Depuis l’automne, il a retrouvé de l’énergie. Il offre un soutien à distance à des Ukrainiens restés sur place ou expatriés ailleurs dans le monde.
Beaucoup souffrent de stress post-traumatique, note celui qui était psychologue en Ukraine avant de s’installer. En même temps, la guerre est devenue presque banale pour beaucoup d’entre eux.
Explosions devenues banales
Il cite l’exemple d’une jeune femme de 20 ans à qui il offre un soutien psychologique. Elle a perdu son père, sa mère, son beau-père et plusieurs amis.
Lors de leur dernière séance la semaine dernière, il pouvait voir des explosions par la fenêtre derrière elle. «Mais elle, elle est calme. Elle ne réagit pas. Elle vit ça tous les jours», explique-t-il.
Le risque de cette normalisation se fait aussi sentir ici, car on parle beaucoup moins de la guerre en Ukraine depuis quelques mois, observe-t-il.

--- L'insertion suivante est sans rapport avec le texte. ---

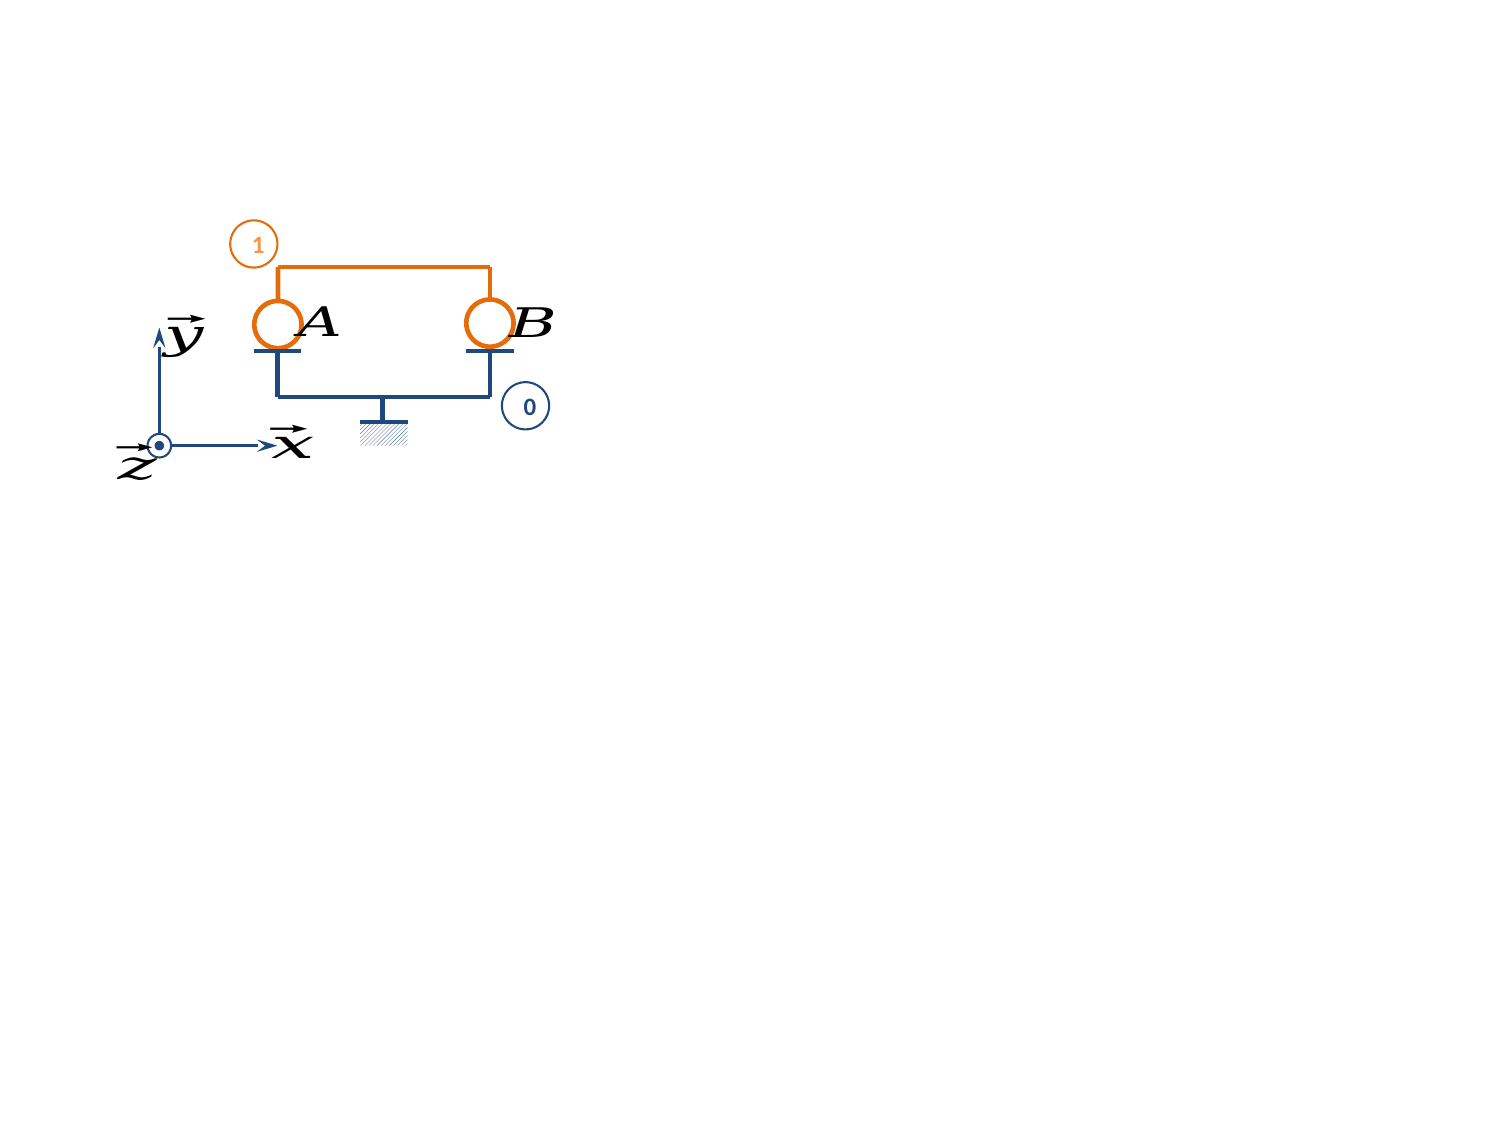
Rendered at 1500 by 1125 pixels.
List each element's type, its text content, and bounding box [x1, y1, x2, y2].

text_box 1 [228, 218, 280, 270]
text_box < [464, 297, 516, 349]
text_box < [252, 299, 304, 349]
text_box 0 [499, 380, 552, 432]
text_box [153, 441, 166, 452]
text_box [145, 432, 174, 460]
text_box [358, 420, 410, 448]
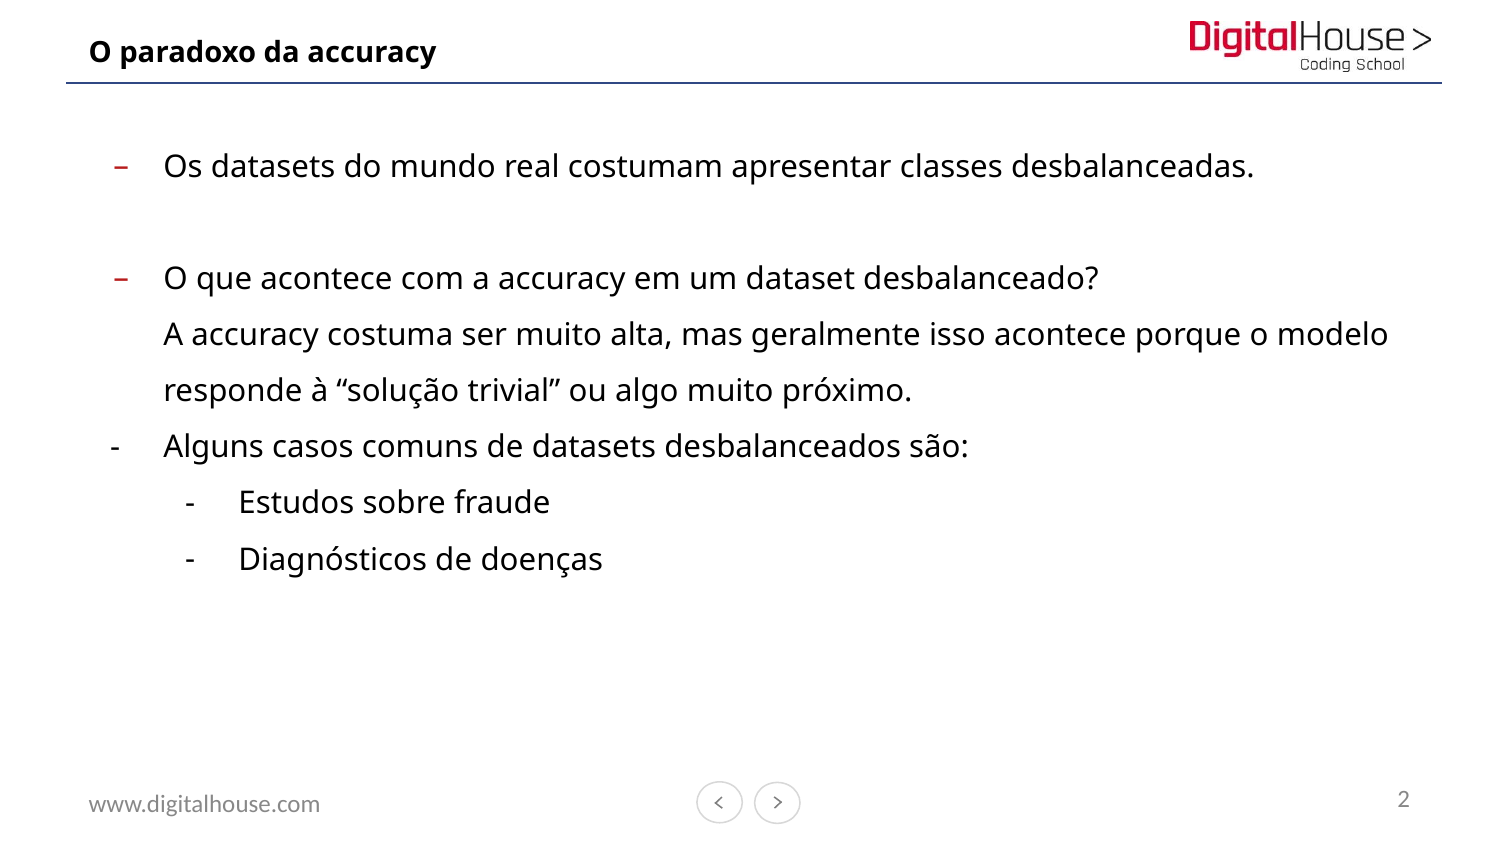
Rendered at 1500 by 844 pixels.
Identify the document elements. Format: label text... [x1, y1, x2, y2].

text_box Os datasets do mundo real costumam apresentar classes desbalanceadas. O que acontece com a accuracy em um dataset desbalanceado? A accuracy costuma ser muito alta, mas geralmente isso acontece porque o modelo responde à “solução trivial” ou algo muito próximo. Alguns casos comuns de datasets desbalanceados são: Estudos sobre fraude Diagnósticos de doenças [73, 112, 1425, 732]
slide_number 2 [1074, 774, 1425, 820]
picture [1190, 21, 1431, 72]
title O paradoxo da accuracy [73, 21, 1074, 80]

Avec des amis, il a commencé à mettre en ligne des vidéos pour informer sur la situation sur le terrain. La chaîne YouTube comportera des segments sur la propagande russe, sur l’histoire, avec des comparaisons entre avant et après l’invasion.
«Qui va reconstruire l’Ukraine?» se demande-t-il. Car plus la guerre dure, plus les enfants façonnent un «avenir traumatisé» et moins les réfugiés auront envie d’y retourner, suppose-t-il.
«En avril 2022, je pensais que la guerre serait terminée pendant l’été», se souvient-il avec un sourire. «C’était trop naïf.»